** Source document **
^^^^^^^^^^^^^^^^
Manuscript: A structural lower bound on the applicability-domain gap in materials property prediction. Rohan Fossé and Gaël Pallares, CESI LINEACT, 2026. In preparation for submission to Machine Learning: Science and Technology (MLST), IOP Publishing.
This repository develops a theoretical and empirical study of the applicability-domain problem in materials informatics: the well-documented phenomenon by which a machine-learning model trained on one family of compositions generalises poorly to materials outside that family.
We give the problem its first structural lower bound: under spectral concentration of the property of interest on the composition-similarity graph, the gap between the two ubiquitous encodings of a material — its identity (categorical) and its compositional descriptor vector (compositional) — admits a closed-form lower bound depending only on the graph and the property, not on the regressor. The bound is verified empirically on MatBench, with two cross-domain controls (bike-share station demand, MovieLens user ratings) confirming that the phenomenon is not materials-specific but reflects a general property of graph-supervised learning under leave-node-out splits.
This is one of seven repositories in the cycling-data-lab GitHub organisation.
Note for reviewers from chemistry and materials science. The theoretical framework developed in this paper originated from graph signal processing research on spatial mobility networks — hence the
cycling-data-labGitHub organisation and the bike-share / MovieLens controls in the empirical section. The mathematical bound itself is not mobility- specific : it characterises any graph-supervised regression problem under a leave-node-out evaluation protocol. The present paper develops the materials-informatics instance, which is also the most physically interpretable one : the spectral hypothesis (H1) corresponds exactly to the compositional similarity principle of Curtarolo (2013) and the Hume-Rothery / Goldschmidt / Pettifor structural heuristics of solid-state chemistry. The cross-domain controls confirm that the bound is not an artefact of the materials setting.
Predicting properties of materials (formation energy, band gap,
elastic moduli, thermal conductivity) is one of the most active
areas of computational chemistry and materials science. Two
natural encodings of a material m are:
- Categorical encoding: one-hot indicator of the material identity. This is the default in any fixed-effect specification or matrix-factorisation recommender for materials.
- Compositional encoding: a low-dimensional feature vector summarising composition, structure or local environment (Magpie features, Crystal Graph Convolutional Network embeddings, learned fingerprints).
Empirically the two encodings are routinely interchanged in practice — one picks the one that gives the best cross-validation score on the available data. But the choice matters for the applicability-domain question:
Will the trained model also work on a material I have not seen?
^^^^^^^^^^^^^^^^
** Required tasks **
**A)** In the manuscript description, rewrite the passage from "- Compositional encoding: a" to "have not seen?", replacing "applicability-domain question" with "out-of-distribution question".
**B)** For each statement, say whether the manuscript description agrees with it, and quote the deciding words: (i) The lower bound depends on the choice of regressor. (ii) The repository is one of seven in the cycling-data-lab GitHub organisation. (iii) The categorical encoding is a low-dimensional feature vector summarizing composition.

** Supplied material **
^^^^^^^^^^^^^^^^
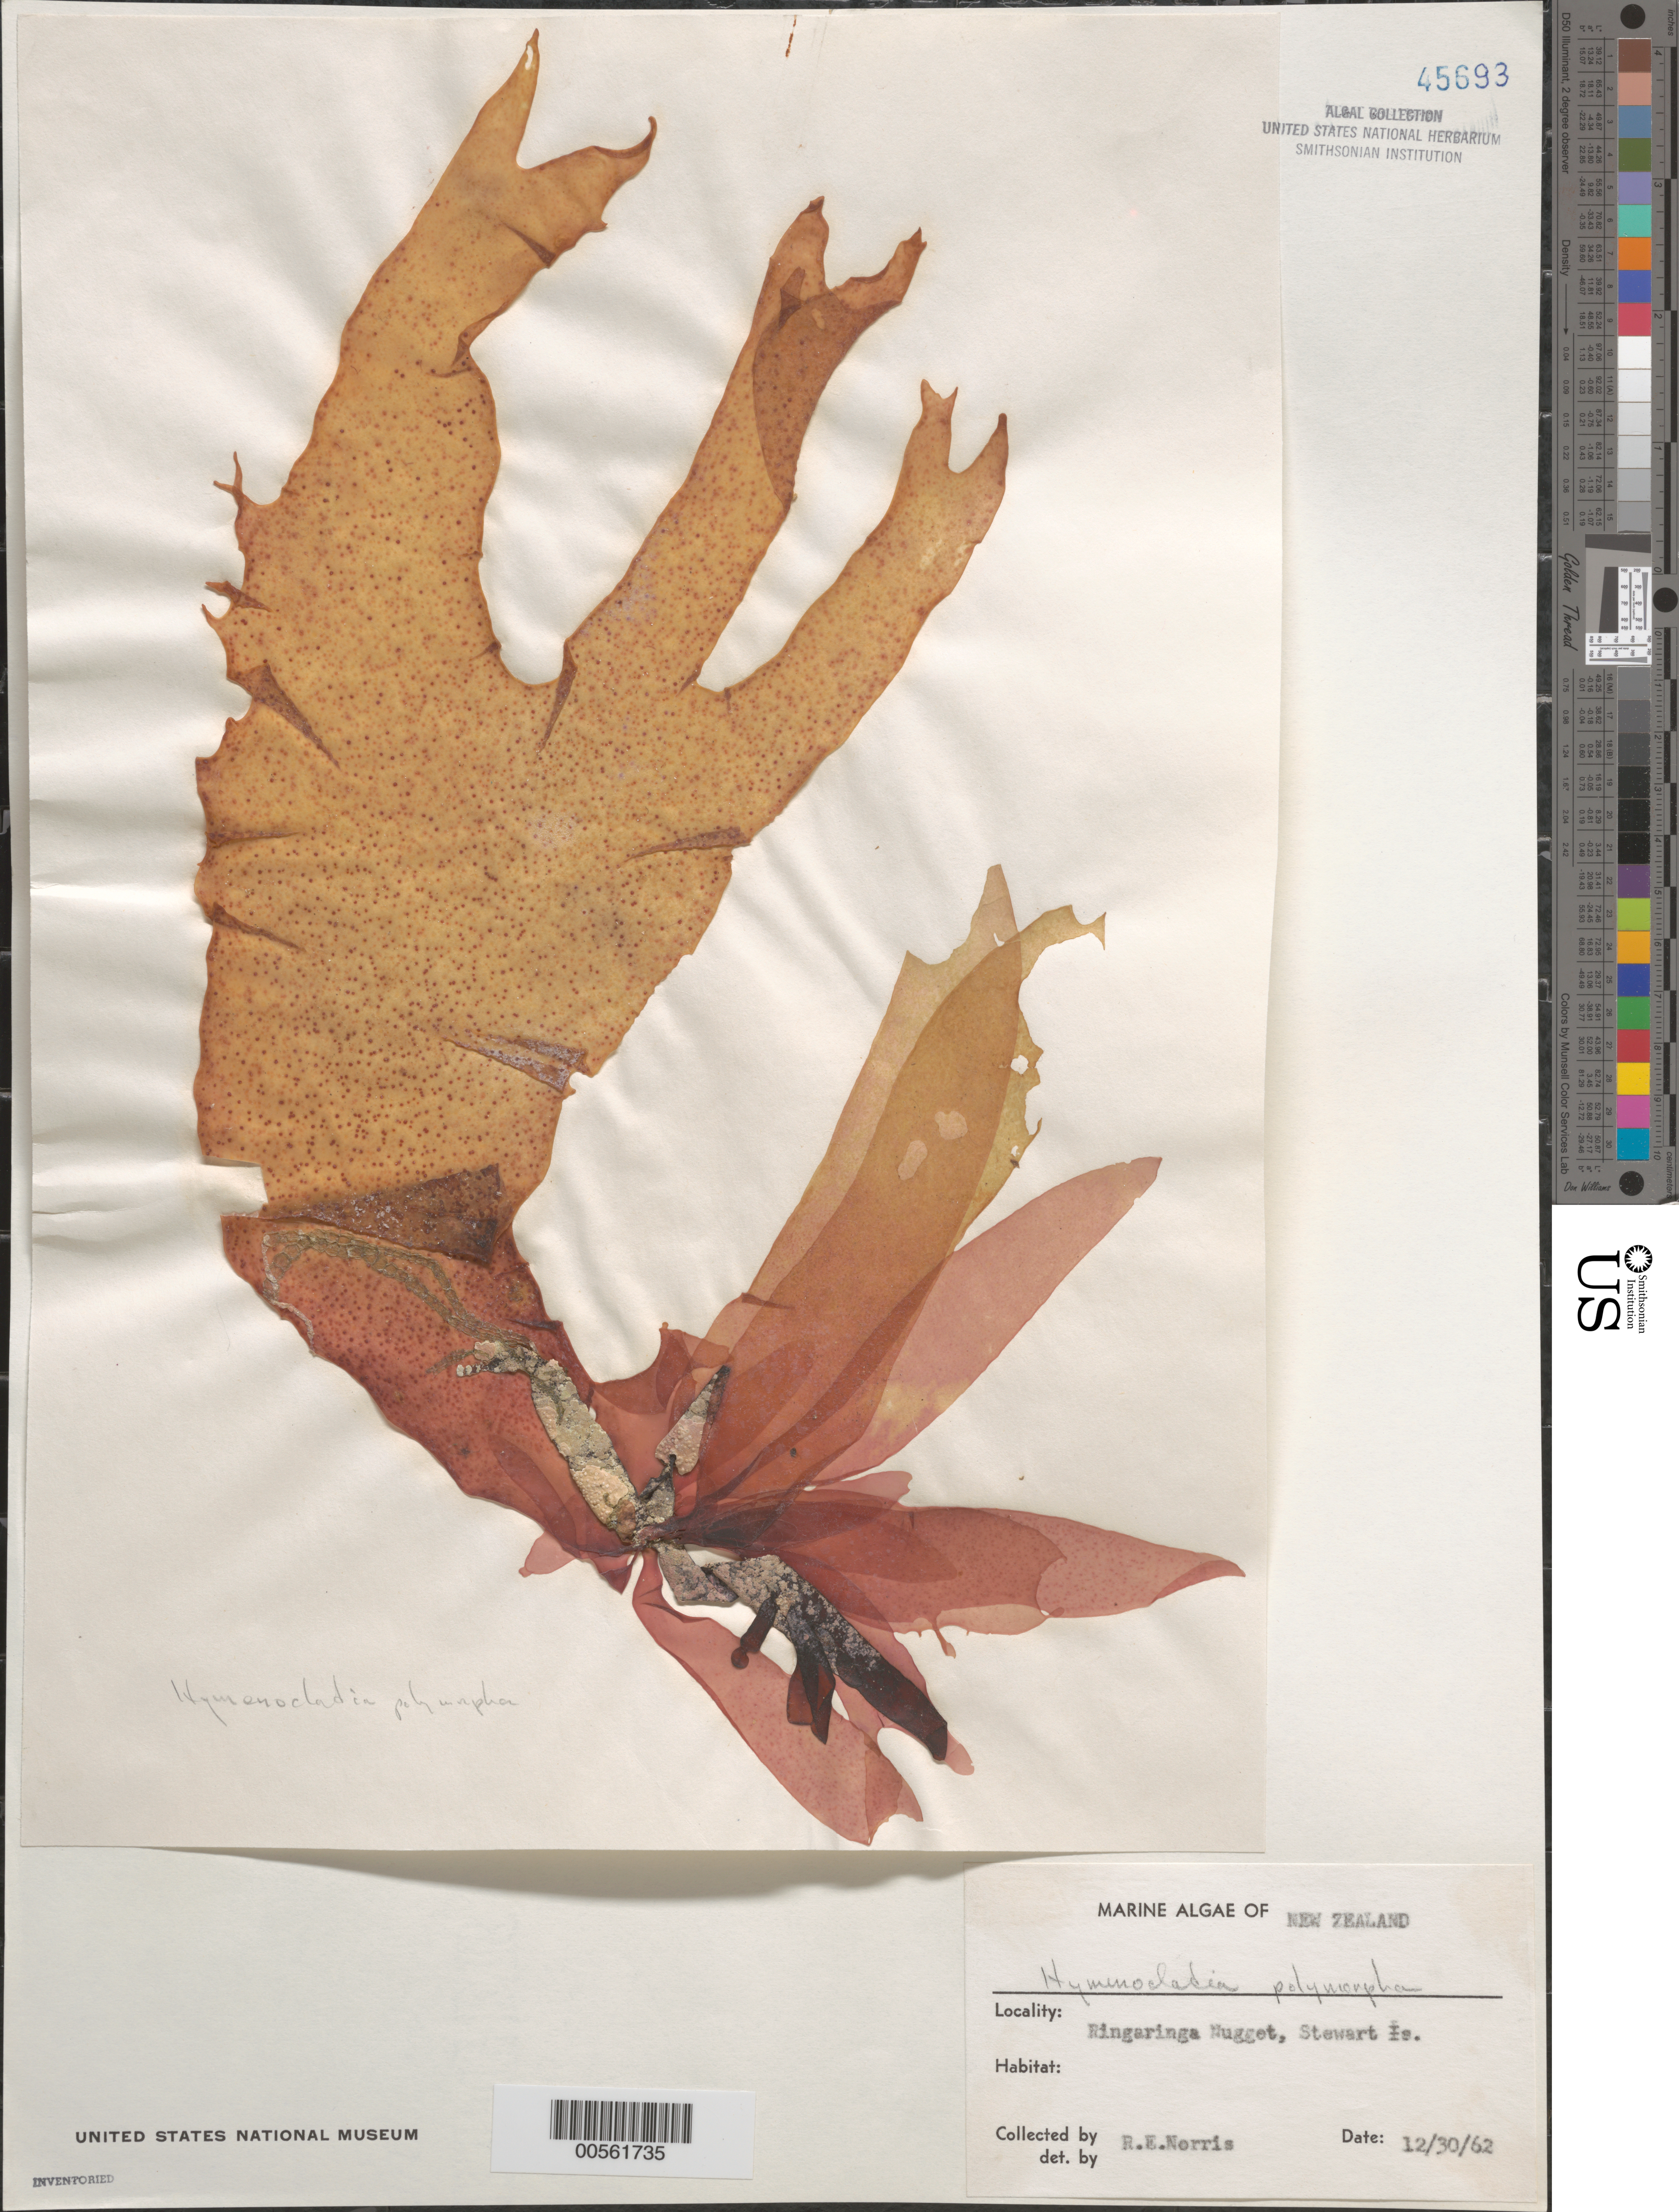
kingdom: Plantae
^^^^^^^^^^^^^^^^
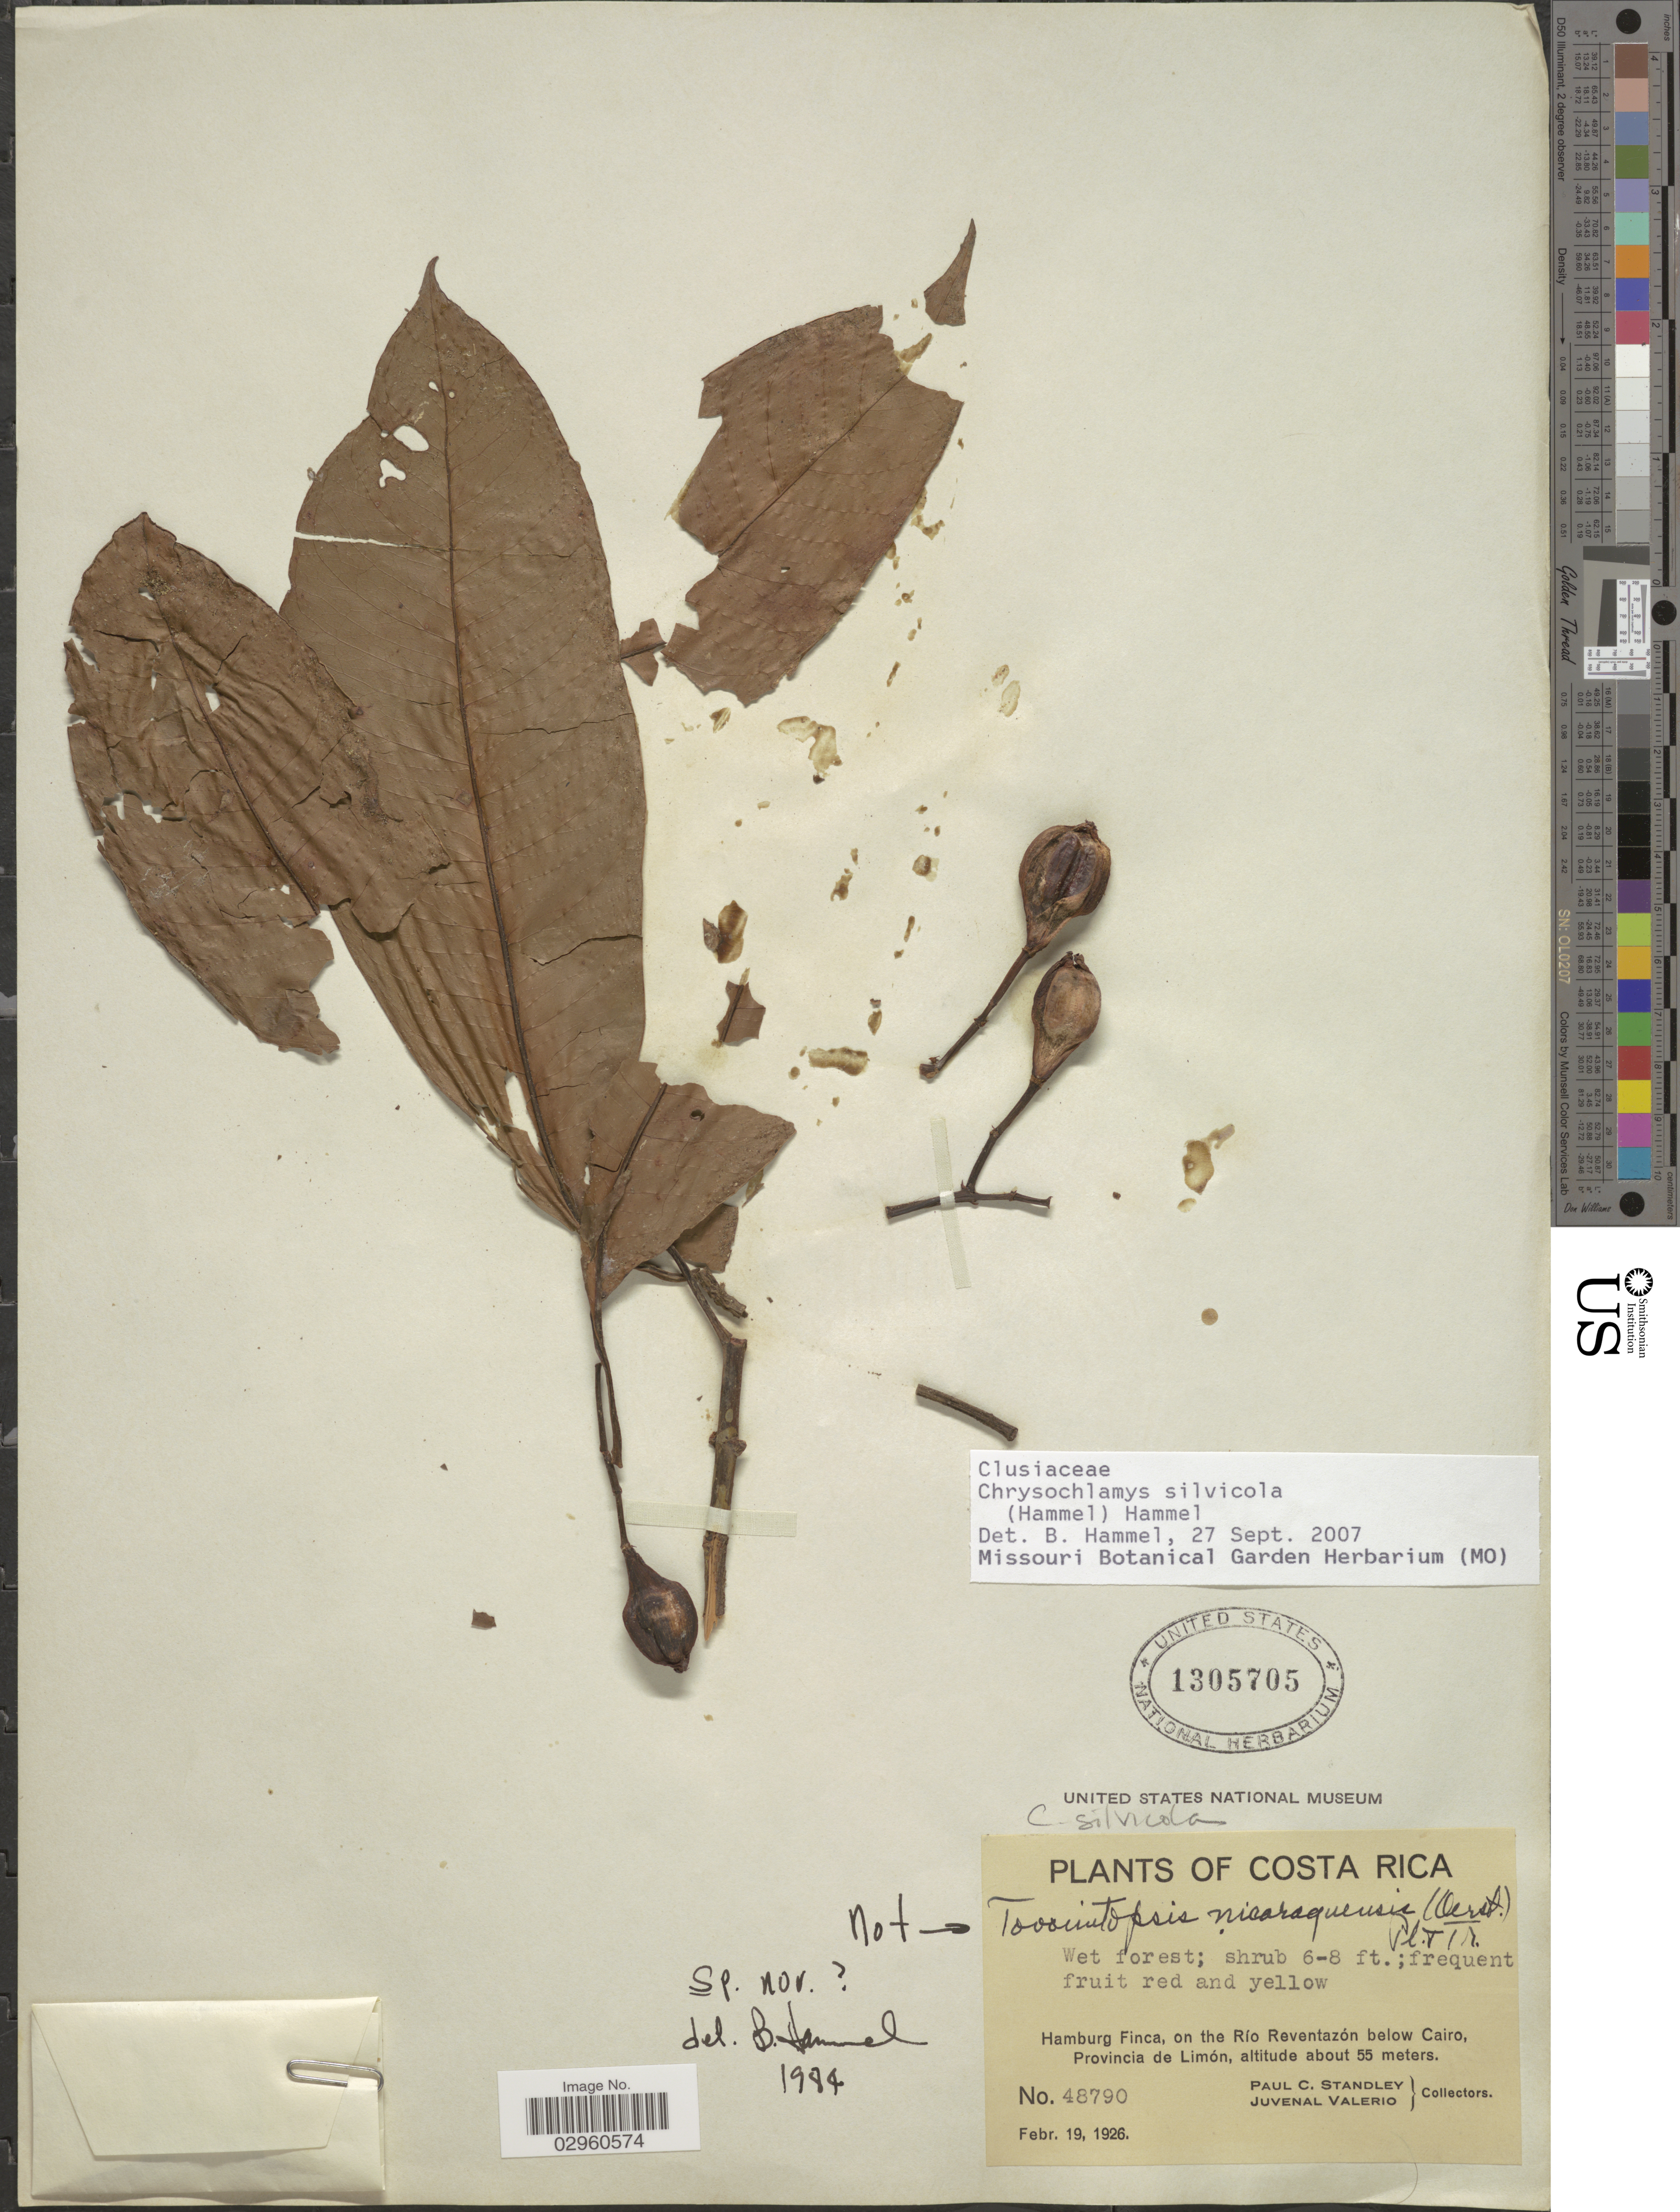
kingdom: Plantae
^^^^^^^^^^^^^^^^
** Worked solutions **
**A)**
- Compositional encoding: a low-dimensional feature vector summarising composition, structure or local environment (Magpie features, Crystal Graph Convolutional Network embeddings, learned fingerprints).
Empirically the two encodings are routinely interchanged in practice — one picks the one that gives the best cross-validation score on the available data. But the choice matters for the out-of-distribution question:
Will the trained model also work on a material I have not seen?

**B)**
(i) No: "depending only on the graph and the property, not on the regressor"
(ii) Yes: "This is one of seven repositories in the cycling-data-lab GitHub organisation."
(iii) No: "Categorical encoding: one-hot indicator of the material identity."